# Overview

<https://en.wikipedia.org/wiki/Amdahl%27s_law> describes the speedup limits caused by serial portions of parallel algorithms.

Simply put, if a serial program executes for S + P time, and you manage to make P get spread over T threads, the new execution time is S + (P+L)/T where L is the additional time caused by locking shared resources.

But in our case, the situation is more complex. We have two choices for parallel execution – Xeon and Xeon Phi. Xeon Phi has more cores, no L3 cache, a faster L4 HBMW cache. It has similar vector performance to Xeon per VPU. But it has slower serial execution.

So we need to rewrite the serial program’s execution time formula as S + Pscalar + Pvector

Then, ignoring locking, the

Xeon execution is approximately S + Pscalar/20 + Pvector/20 20 cores

Xeon Phi execution is approximately S\*4 + Pscalar\*4/60 + Pvector/60 60 cores, each ¼ the speed of a Xeon core

For Xeon Phi to win, S\*0.75 - Pscalar\*0.017 + Pvector/30 > 0

i.e S\*0.75 > Pscalar\*0.017 – Pvector/30

S > Pscalar\*0.02 – Pvector/22

But we can pretend S is zero, and get Pvector > Pscalar\*0.44

It is not clear that we have meet this goal – more measurement is needed – but the measurements will not be valid until the following concern is addressed.

However this coarse calculation assumed L to be zero. L is not zero. L is larger on Xeon Phi than it is on Xeon because there are more cores and the cores are slower.

What are the causes of L – the serialization due to locking?

# Causes of Lock Serialization

In our case there are four causes of serialization

1. The serialization by locks within the parallel portion of the code when accessing the heap
2. The serialization by locks within the parallel portion of the code when accessing shared data
3. The serialization by the shared memory subsystem caused by missing the private caches

The code should avoid the heap as much as possible, and avoid shared data as much as possible.

The only way to avoid locking in the memory subsystem is to require make sure the memory traffic is somewhat lower than the max memory bandwidth.

# Our Memory Bandwidth Needs

The Xeon Phi can do approximately 6T Flops/sec, and each Flop needs about 8 bytes of data from the memory subsystem, so about 60TB/sec

The HBWM can supply about 600GB/sec – 1/100th of this.
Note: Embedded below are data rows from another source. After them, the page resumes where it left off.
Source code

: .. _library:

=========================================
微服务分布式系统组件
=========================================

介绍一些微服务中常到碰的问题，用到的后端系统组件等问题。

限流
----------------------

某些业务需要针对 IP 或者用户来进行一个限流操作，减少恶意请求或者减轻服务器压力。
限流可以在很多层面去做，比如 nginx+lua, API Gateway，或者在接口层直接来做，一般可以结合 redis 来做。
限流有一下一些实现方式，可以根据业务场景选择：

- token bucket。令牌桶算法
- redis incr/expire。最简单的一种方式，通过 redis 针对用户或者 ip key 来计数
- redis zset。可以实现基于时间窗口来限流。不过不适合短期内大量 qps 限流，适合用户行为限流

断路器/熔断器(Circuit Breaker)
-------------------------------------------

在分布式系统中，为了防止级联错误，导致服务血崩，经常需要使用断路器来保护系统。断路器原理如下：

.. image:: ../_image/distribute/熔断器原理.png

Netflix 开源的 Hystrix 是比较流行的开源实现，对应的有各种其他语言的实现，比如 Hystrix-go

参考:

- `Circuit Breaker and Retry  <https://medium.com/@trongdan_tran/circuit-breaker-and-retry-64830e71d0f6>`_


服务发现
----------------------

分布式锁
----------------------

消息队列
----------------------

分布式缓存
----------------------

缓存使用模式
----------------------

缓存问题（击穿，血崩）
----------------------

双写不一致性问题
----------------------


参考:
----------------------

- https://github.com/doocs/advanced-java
The DRAM about 60GB/sec - 1/1000th of it.

That means each number fetched from the HBWM must feed about 100 instructions, but our current algorithms don’t have this happening. Instead a typical fetch it is feeding between 1 to 5 instructions before being evicted from the L2 caches.

This observation is true for both Xeon and Xeon Phi. We need to increase our L2 hit rates from 99.9% to 99.999%, and can afford to do 10x more floating point operations to achieve this goal.

The main reason our usage rates are low is because our algorithms typically implement f(g(image)) by computing and storing g(image) and then later apply h to the stored g.

# Reducing Memory Traffic

The simple solution therefore is to NOT compute and store g(image), but to delay computing it until it is needed, and to recomputed it if it is needed again much later – only storing if the L2 cache is big enough.

We have several operations that we do on images – scale, rotate, translate, mask. Almost all of these are memory bound – only do a few floating point ops per cell.

Almost all can be easily expressed in a manner that will support delayed evaluation of cacheable sub-matrices. It should be easy to code in a way that can be easily flipped between either delaying and combining ops, or doing the op immediately, without the main algorithm code having to change.

# Coding Implications

To code this cleanly will require using C++ and the optimizing compilers expertly, but it should not mess up the expression of the algorithm itself.

I am beginning to explore this with some code prototypes.